Claudette Colvin no longer has a criminal record stemming from her 1955 arrest in Montgomery, Alabama.
“My name was cleared. I’m no longer a juvenile delinquent at the age of 82,” were Colvin’s proud words almost three months after she and her legal team sought to have her record expunged. Alabama Juvenile Court Judge Calvin L. Williams approved the request that was made public on Dec. 16.
Sixty-six years ago, a then 15-year-old Colvin was seated in the Black section of a bus when a white woman boarded seeking a seat in the same section. Colvin refused to move seats — at the time Black passengers were only allowed to sit behind white passengers, even when in their designated section.
“They had to sit behind the white person to show that they were superior and the colored people was inferior,” Colvin explained to “CBS Mornings.”
Her refusal was simple. Colvin said she “could not move because history had me glued down to the seat,” as she described the feelings of Harriet Tubman and Sojourner Truth each placing a hand on her shoulders during the ordeal.
As a result of her defiance she was removed from the bus by police, arrested, charged and convicted with felony account of assault on an officer — for allegedly kicking and clawing at an arresting officer — as well as two counts of violating the city’s segregation ordinance which were later overturned.
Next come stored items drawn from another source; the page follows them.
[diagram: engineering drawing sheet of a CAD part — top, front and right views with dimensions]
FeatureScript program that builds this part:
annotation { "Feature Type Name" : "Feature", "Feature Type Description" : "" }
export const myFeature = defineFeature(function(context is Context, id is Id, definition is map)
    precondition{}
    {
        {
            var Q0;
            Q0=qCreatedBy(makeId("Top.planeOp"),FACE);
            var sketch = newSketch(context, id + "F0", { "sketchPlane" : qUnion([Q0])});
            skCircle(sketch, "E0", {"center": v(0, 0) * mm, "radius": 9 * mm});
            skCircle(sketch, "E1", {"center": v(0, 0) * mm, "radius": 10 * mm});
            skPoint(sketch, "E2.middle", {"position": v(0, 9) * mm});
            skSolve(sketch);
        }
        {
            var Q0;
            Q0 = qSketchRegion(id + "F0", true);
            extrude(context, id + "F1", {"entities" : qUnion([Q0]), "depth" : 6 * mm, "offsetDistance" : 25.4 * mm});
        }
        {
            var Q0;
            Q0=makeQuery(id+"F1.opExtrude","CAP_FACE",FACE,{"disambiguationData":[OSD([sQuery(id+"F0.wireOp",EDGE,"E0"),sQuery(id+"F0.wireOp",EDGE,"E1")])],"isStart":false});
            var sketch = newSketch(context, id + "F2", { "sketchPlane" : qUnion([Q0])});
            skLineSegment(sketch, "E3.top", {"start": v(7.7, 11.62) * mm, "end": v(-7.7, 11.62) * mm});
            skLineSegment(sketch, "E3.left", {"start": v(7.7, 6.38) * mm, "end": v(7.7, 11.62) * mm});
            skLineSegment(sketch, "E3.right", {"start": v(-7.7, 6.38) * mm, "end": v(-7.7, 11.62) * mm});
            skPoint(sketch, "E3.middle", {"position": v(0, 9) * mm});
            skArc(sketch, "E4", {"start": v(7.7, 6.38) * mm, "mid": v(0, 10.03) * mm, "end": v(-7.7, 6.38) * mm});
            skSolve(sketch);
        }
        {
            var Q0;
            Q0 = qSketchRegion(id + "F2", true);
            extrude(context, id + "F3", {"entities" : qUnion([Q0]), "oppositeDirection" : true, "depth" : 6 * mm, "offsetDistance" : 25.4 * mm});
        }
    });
She also faced what she’s called a lifetime parole sentence when the courts failed to notify her of its end date.
Colvin has said the ordeal “terrorized” her family throughout the years, and that an expunged record would allow them all to finally move forward. Judge Williams said approving the expungement request was the least he could do to apologize for the injustice that had been her reality for decades.
“When she did this in 1955, there were no African-American judges in Montgomery. And now, I’m one of several African American judges in Montgomery,” said Williams.
“That’s the uniqueness of this whole circumstance. That she stood up for right, and now I’m the beneficiary and byproduct of that and I can correct the wrong that was done to her. That’s the significance of it.”
Months after Covin’s arrest, Rosa Parks became famously known for also refusing her bus seat to a white woman. Though Parks is recognized as the face of that initiative in the civil rights movement that led to the Montgomery Bus Boycott, the Alabama teen’s contributions would not be forever overshadowed.
In 1956 Colvin was one of several plaintiffs listed in the Browder v. Gayle suit filed to desegregate public transportation in the state of Alabama, helping to change the course of history.
For Colvin, she wants her legacy to show she was a fighter for justice. “I want my grandchildren to know that their grandmother stood up for something when she realized that she was an American at a very early age, and she wanted equal rights, just as those other students and all of the other bus audience and all of the other people in Montgomery — that’s what I want my grandchildren to know.”